Now, more than a decade after his death, Afghanistan remains battered by war but Kabul zoo is buzzing again — a haven for women, children and young lovers in a capital city that has little public space for anyone but men.

The carnival of animal life may be a mundane affair compared to other places, but it seems like an anomaly in Kabul, a war-scarred city benighted by post-traumatic stress, which still faces a high risk of insurgent attacks. Men with children, women in blue burqas, crowds of young students — girls and boys — come to this haven to relax.

“My wife and I have come here to take a break and forget our pain and sorrows,” explains Mohammad Ali Akbari, a resident of southern Ghazni province, one of the worst hit by the Taliban insurgency. “My wife is a bit sick. I brought her here so she can breathe fresh air and enjoy the normal things of life,” he adds, as his wife gazes at a bear inside a cage. Children peer through a wire mesh fence, amused by monkeys swinging their tails and frolicking from one tree to another, as some of them imitate their whoops and barks.

Loud music emanates from the zoo canteen near an aviary with pheasants and other birds, as families huddled in a conversation around burgers, fries and canned sodas. Other picnickers seek respite from the scorching afternoon heat under the shade of trees while enjoying platters of cantaloupe, honeydew and watermelon. Blushing young lovers sit on a bench opposite the gazelle cage, seeking an escape from prying eyes in a city where harassment is otherwise commonplace.

The Kabul zoo — the only one in the country — is located in the heart of the Afghan capital, surrounded by a dense warren of muddy flat-topped houses. Before the 1992-1995 civil war, the zoo was home to many exotic animals.
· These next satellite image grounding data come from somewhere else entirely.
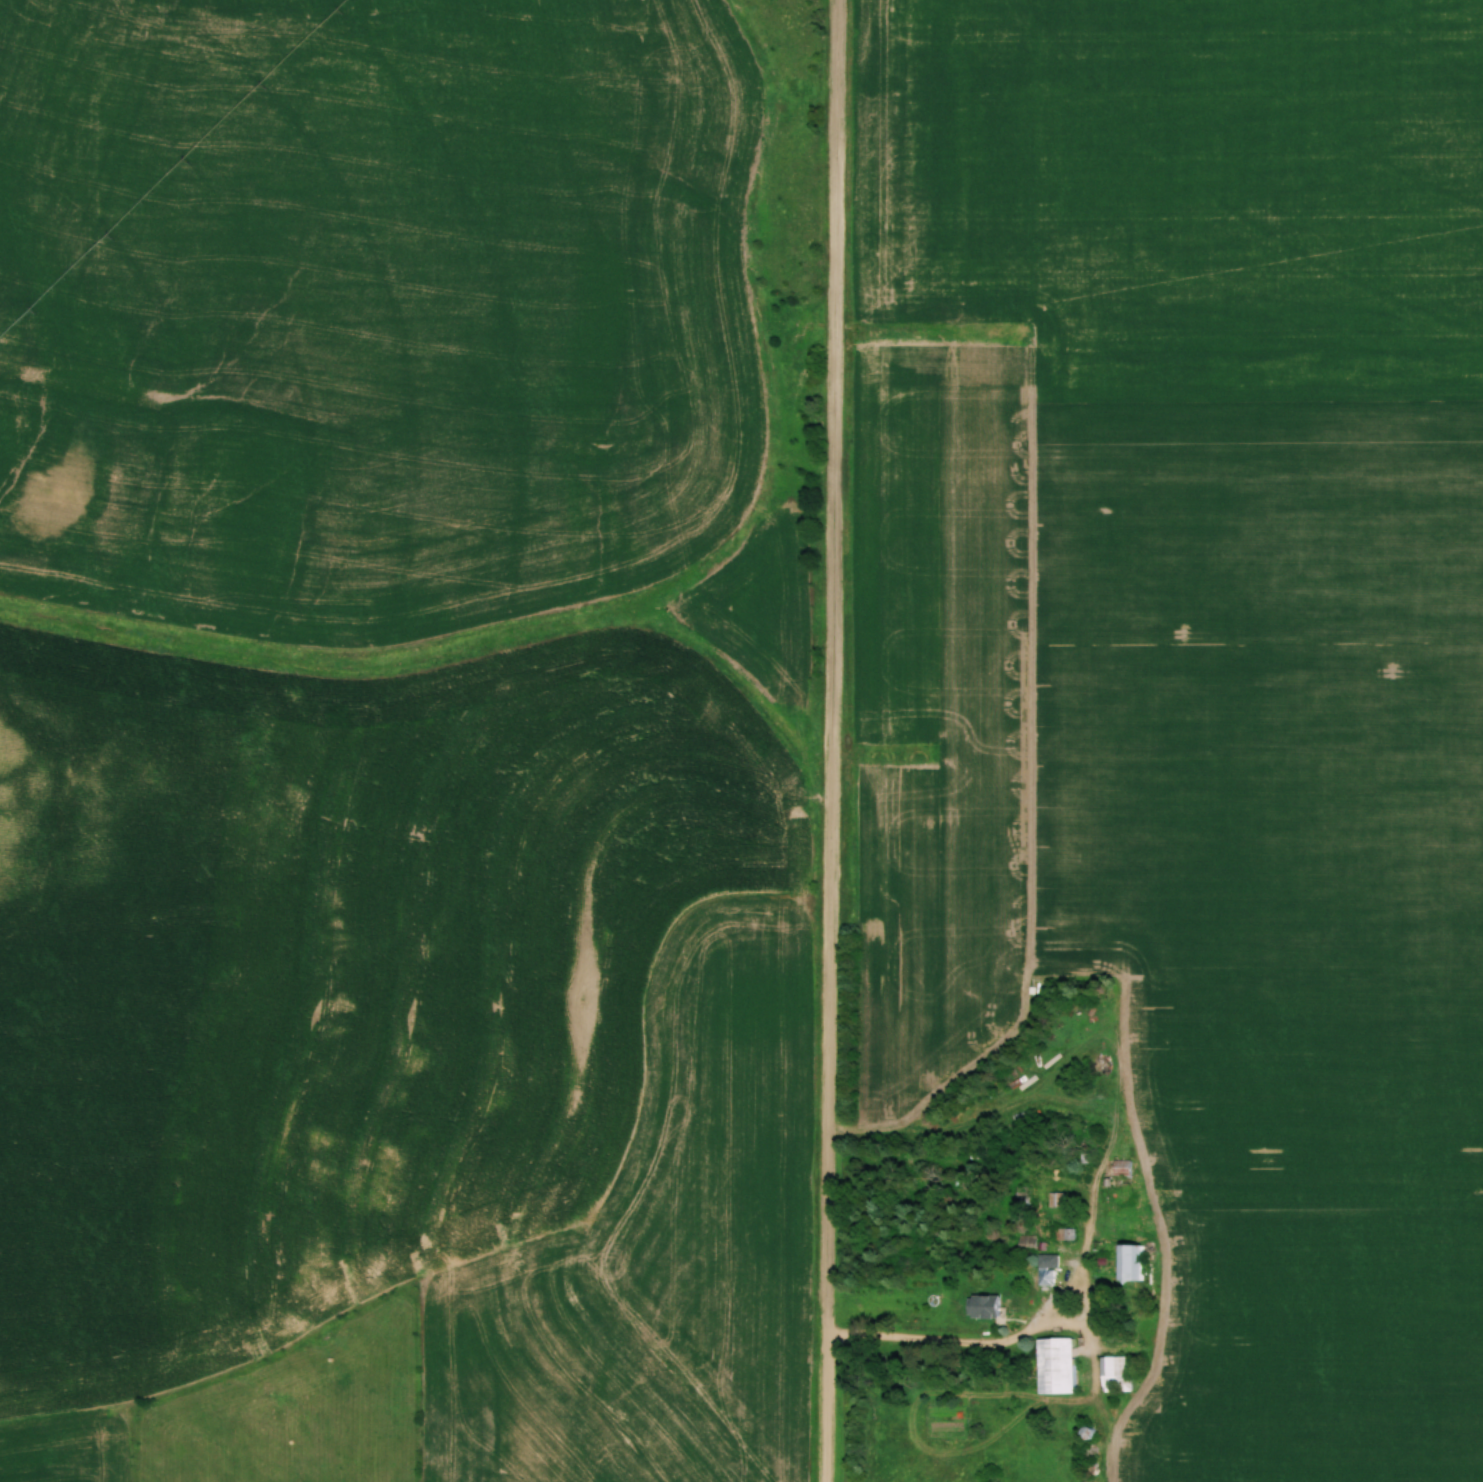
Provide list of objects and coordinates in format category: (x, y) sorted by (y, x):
road: (832, 741)
building: (1122, 1167)
building: (1180, 1190)
building: (1023, 1194)
building: (1055, 1199)
building: (1064, 1233)
building: (1131, 1263)
building: (1046, 1272)
building: (985, 1306)
road: (1040, 1324)
building: (1057, 1366)
building: (1115, 1374)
But most of them were either killed or escaped as mortar rounds slammed into the zoo during fighting, leaving only a bear with a nose injured by children who jabbed it with a stick, a scattering of monkeys, an assortment of birds of prey — and Marjan, the showpiece lion who was blinded by a grenade blast in 1993. Many of the smaller and tamer animals, such as sheep and goats, were stolen for food. More exotic creatures, such as rare species of birds, were sold on the black market or smuggled out of the country.

The zoo has since undergone a slow and painful reconstruction, now housing around 600 animals, many of them gifted by countries such as India and China. “It is now more than a zoo,” said Aziz Gul Saqib, who has served as director for more than a decade. “Families feel safe here. They see the zoo as a place for rejuvenation,” he told media, adding that last year more than 700,000 people visited the zoo, including 50,000 students. The zoo, he said, earned 17 million Afghanis ($250,000) last year from ticket sales and other revenues, making it self-sustainable.

It is equipped with hi-tech surveillance cameras and loudspeakers — often used to chide those who tease the animals. “It is very important to teach people about wildlife because exotic animals in Afghanistan are on the verge of extinction,” Saqib said.

Marjan was seen as a symbol of Afghanistan’s national survival after living through coups, invasions, the grenade attack which scarred his face and blinded him, civil war and the hardline Taliban era which ended in 2001. He died in 2002 and is now buried in the zoo, but his bronze statue greets visitors at the entrance with many visitors posing beside it for selfies and photographs.

A new Marjan made headlines around the world when he was found in 2014, living on the roof of a compound in the upmarket Taimani district of the capital. Government inspectors took him from the owner as the lion’s health declined and brought him to the zoo. He did not live — but as the conflict grinds on, the zoo itself has become a symbol of Afghan endurance.